## EXERCISE INSTRUCTIONS
Write every line of the material out exactly as shown.

::: LISTED ENTRIES :::

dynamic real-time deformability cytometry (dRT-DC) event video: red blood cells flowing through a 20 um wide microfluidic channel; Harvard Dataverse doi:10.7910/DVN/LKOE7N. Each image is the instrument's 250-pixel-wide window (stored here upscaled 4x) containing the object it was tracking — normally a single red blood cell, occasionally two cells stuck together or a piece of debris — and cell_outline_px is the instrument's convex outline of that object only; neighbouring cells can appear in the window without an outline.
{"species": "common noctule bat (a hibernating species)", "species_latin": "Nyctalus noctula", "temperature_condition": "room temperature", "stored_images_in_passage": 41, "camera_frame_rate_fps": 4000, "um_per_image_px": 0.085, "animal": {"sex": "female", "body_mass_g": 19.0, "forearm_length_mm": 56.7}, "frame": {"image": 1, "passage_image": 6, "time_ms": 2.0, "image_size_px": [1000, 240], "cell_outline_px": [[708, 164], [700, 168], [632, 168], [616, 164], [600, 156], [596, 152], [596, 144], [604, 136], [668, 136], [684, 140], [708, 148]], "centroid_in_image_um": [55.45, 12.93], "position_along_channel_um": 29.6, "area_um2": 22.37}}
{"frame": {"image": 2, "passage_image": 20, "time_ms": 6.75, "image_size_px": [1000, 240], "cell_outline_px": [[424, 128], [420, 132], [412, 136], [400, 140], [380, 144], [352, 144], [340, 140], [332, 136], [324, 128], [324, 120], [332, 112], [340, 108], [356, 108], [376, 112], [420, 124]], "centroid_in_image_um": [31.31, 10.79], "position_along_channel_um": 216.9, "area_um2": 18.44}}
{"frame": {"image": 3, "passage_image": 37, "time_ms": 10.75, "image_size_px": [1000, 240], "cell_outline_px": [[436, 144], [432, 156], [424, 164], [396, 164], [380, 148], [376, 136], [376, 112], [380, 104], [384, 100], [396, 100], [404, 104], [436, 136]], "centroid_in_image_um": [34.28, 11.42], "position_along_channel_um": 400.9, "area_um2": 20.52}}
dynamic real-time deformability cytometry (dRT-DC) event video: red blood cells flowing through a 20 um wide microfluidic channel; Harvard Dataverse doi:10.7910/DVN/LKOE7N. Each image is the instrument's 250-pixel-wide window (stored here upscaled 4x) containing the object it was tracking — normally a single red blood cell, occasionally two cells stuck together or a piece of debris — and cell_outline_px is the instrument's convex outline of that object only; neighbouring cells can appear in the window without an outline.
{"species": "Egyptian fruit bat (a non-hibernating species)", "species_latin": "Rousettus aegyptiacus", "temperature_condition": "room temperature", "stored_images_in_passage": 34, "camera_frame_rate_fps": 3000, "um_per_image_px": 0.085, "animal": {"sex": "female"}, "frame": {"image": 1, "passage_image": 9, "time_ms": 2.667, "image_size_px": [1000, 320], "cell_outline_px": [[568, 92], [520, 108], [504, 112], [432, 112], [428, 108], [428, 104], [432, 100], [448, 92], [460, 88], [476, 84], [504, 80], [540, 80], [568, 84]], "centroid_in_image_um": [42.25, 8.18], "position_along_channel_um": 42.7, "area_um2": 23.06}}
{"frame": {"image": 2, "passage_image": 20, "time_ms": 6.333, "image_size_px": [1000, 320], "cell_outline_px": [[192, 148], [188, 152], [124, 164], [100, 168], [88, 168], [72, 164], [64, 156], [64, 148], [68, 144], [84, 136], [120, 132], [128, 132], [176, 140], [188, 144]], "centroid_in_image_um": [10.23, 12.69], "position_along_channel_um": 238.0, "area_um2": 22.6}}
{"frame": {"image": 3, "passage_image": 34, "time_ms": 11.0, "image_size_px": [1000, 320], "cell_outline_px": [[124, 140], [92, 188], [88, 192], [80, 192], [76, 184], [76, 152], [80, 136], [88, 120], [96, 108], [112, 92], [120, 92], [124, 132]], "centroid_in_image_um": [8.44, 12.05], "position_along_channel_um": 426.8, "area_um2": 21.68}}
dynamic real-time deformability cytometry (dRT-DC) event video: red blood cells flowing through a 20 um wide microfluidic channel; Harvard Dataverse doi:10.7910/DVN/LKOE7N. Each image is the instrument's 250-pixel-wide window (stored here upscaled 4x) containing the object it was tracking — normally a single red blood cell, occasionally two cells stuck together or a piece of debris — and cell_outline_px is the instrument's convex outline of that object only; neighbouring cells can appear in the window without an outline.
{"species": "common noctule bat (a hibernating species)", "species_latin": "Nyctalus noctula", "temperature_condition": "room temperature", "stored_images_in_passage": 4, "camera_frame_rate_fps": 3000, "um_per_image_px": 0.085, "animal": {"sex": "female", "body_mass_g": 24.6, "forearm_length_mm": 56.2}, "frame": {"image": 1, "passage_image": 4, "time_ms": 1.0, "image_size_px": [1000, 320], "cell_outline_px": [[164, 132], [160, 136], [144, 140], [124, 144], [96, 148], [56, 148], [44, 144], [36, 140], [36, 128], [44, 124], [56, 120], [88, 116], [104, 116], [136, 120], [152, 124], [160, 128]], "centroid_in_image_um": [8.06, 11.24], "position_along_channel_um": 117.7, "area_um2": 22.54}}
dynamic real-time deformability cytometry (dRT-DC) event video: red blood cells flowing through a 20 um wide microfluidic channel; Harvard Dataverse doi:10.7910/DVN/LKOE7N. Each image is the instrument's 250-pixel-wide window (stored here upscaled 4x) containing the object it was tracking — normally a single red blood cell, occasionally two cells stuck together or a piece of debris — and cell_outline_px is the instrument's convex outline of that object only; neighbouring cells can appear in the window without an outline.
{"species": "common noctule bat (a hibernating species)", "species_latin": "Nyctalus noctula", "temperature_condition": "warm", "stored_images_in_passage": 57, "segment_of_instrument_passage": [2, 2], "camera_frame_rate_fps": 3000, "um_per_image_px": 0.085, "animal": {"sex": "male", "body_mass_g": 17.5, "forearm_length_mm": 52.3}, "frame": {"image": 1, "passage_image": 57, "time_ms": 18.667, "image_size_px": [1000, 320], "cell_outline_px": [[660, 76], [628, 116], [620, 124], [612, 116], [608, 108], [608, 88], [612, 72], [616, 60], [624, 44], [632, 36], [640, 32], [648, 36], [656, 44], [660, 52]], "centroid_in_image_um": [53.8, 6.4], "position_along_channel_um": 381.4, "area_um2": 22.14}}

:::

## CORRECT OUTPUT
dynamic real-time deformability cytometry (dRT-DC) event video: red blood cells flowing through a 20 um wide microfluidic channel; Harvard Dataverse doi:10.7910/DVN/LKOE7N. Each image is the instrument's 250-pixel-wide window (stored here upscaled 4x) containing the object it was tracking — normally a single red blood cell, occasionally two cells stuck together or a piece of debris — and cell_outline_px is the instrument's convex outline of that object only; neighbouring cells can appear in the window without an outline.
{"species": "common noctule bat (a hibernating species)", "species_latin": "Nyctalus noctula", "temperature_condition": "room temperature", "stored_images_in_passage": 41, "camera_frame_rate_fps": 4000, "um_per_image_px": 0.085, "animal": {"sex": "female", "body_mass_g": 19.0, "forearm_length_mm": 56.7}, "frame": {"image": 1, "passage_image": 6, "time_ms": 2.0, "image_size_px": [1000, 240], "cell_outline_px": [[708, 164], [700, 168], [632, 168], [616, 164], [600, 156], [596, 152], [596, 144], [604, 136], [668, 136], [684, 140], [708, 148]], "centroid_in_image_um": [55.45, 12.93], "position_along_channel_um": 29.6, "area_um2": 22.37}}
{"frame": {"image": 2, "passage_image": 20, "time_ms": 6.75, "image_size_px": [1000, 240], "cell_outline_px": [[424, 128], [420, 132], [412, 136], [400, 140], [380, 144], [352, 144], [340, 140], [332, 136], [324, 128], [324, 120], [332, 112], [340, 108], [356, 108], [376, 112], [420, 124]], "centroid_in_image_um": [31.31, 10.79], "position_along_channel_um": 216.9, "area_um2": 18.44}}
{"frame": {"image": 3, "passage_image": 37, "time_ms": 10.75, "image_size_px": [1000, 240], "cell_outline_px": [[436, 144], [432, 156], [424, 164], [396, 164], [380, 148], [376, 136], [376, 112], [380, 104], [384, 100], [396, 100], [404, 104], [436, 136]], "centroid_in_image_um": [34.28, 11.42], "position_along_channel_um": 400.9, "area_um2": 20.52}}
dynamic real-time deformability cytometry (dRT-DC) event video: red blood cells flowing through a 20 um wide microfluidic channel; Harvard Dataverse doi:10.7910/DVN/LKOE7N. Each image is the instrument's 250-pixel-wide window (stored here upscaled 4x) containing the object it was tracking — normally a single red blood cell, occasionally two cells stuck together or a piece of debris — and cell_outline_px is the instrument's convex outline of that object only; neighbouring cells can appear in the window without an outline.
{"species": "Egyptian fruit bat (a non-hibernating species)", "species_latin": "Rousettus aegyptiacus", "temperature_condition": "room temperature", "stored_images_in_passage": 34, "camera_frame_rate_fps": 3000, "um_per_image_px": 0.085, "animal": {"sex": "female"}, "frame": {"image": 1, "passage_image": 9, "time_ms": 2.667, "image_size_px": [1000, 320], "cell_outline_px": [[568, 92], [520, 108], [504, 112], [432, 112], [428, 108], [428, 104], [432, 100], [448, 92], [460, 88], [476, 84], [504, 80], [540, 80], [568, 84]], "centroid_in_image_um": [42.25, 8.18], "position_along_channel_um": 42.7, "area_um2": 23.06}}
{"frame": {"image": 2, "passage_image": 20, "time_ms": 6.333, "image_size_px": [1000, 320], "cell_outline_px": [[192, 148], [188, 152], [124, 164], [100, 168], [88, 168], [72, 164], [64, 156], [64, 148], [68, 144], [84, 136], [120, 132], [128, 132], [176, 140], [188, 144]], "centroid_in_image_um": [10.23, 12.69], "position_along_channel_um": 238.0, "area_um2": 22.6}}
{"frame": {"image": 3, "passage_image": 34, "time_ms": 11.0, "image_size_px": [1000, 320], "cell_outline_px": [[124, 140], [92, 188], [88, 192], [80, 192], [76, 184], [76, 152], [80, 136], [88, 120], [96, 108], [112, 92], [120, 92], [124, 132]], "centroid_in_image_um": [8.44, 12.05], "position_along_channel_um": 426.8, "area_um2": 21.68}}
dynamic real-time deformability cytometry (dRT-DC) event video: red blood cells flowing through a 20 um wide microfluidic channel; Harvard Dataverse doi:10.7910/DVN/LKOE7N. Each image is the instrument's 250-pixel-wide window (stored here upscaled 4x) containing the object it was tracking — normally a single red blood cell, occasionally two cells stuck together or a piece of debris — and cell_outline_px is the instrument's convex outline of that object only; neighbouring cells can appear in the window without an outline.
{"species": "common noctule bat (a hibernating species)", "species_latin": "Nyctalus noctula", "temperature_condition": "room temperature", "stored_images_in_passage": 4, "camera_frame_rate_fps": 3000, "um_per_image_px": 0.085, "animal": {"sex": "female", "body_mass_g": 24.6, "forearm_length_mm": 56.2}, "frame": {"image": 1, "passage_image": 4, "time_ms": 1.0, "image_size_px": [1000, 320], "cell_outline_px": [[164, 132], [160, 136], [144, 140], [124, 144], [96, 148], [56, 148], [44, 144], [36, 140], [36, 128], [44, 124], [56, 120], [88, 116], [104, 116], [136, 120], [152, 124], [160, 128]], "centroid_in_image_um": [8.06, 11.24], "position_along_channel_um": 117.7, "area_um2": 22.54}}
dynamic real-time deformability cytometry (dRT-DC) event video: red blood cells flowing through a 20 um wide microfluidic channel; Harvard Dataverse doi:10.7910/DVN/LKOE7N. Each image is the instrument's 250-pixel-wide window (stored here upscaled 4x) containing the object it was tracking — normally a single red blood cell, occasionally two cells stuck together or a piece of debris — and cell_outline_px is the instrument's convex outline of that object only; neighbouring cells can appear in the window without an outline.
{"species": "common noctule bat (a hibernating species)", "species_latin": "Nyctalus noctula", "temperature_condition": "warm", "stored_images_in_passage": 57, "segment_of_instrument_passage": [2, 2], "camera_frame_rate_fps": 3000, "um_per_image_px": 0.085, "animal": {"sex": "male", "body_mass_g": 17.5, "forearm_length_mm": 52.3}, "frame": {"image": 1, "passage_image": 57, "time_ms": 18.667, "image_size_px": [1000, 320], "cell_outline_px": [[660, 76], [628, 116], [620, 124], [612, 116], [608, 108], [608, 88], [612, 72], [616, 60], [624, 44], [632, 36], [640, 32], [648, 36], [656, 44], [660, 52]], "centroid_in_image_um": [53.8, 6.4], "position_along_channel_um": 381.4, "area_um2": 22.14}}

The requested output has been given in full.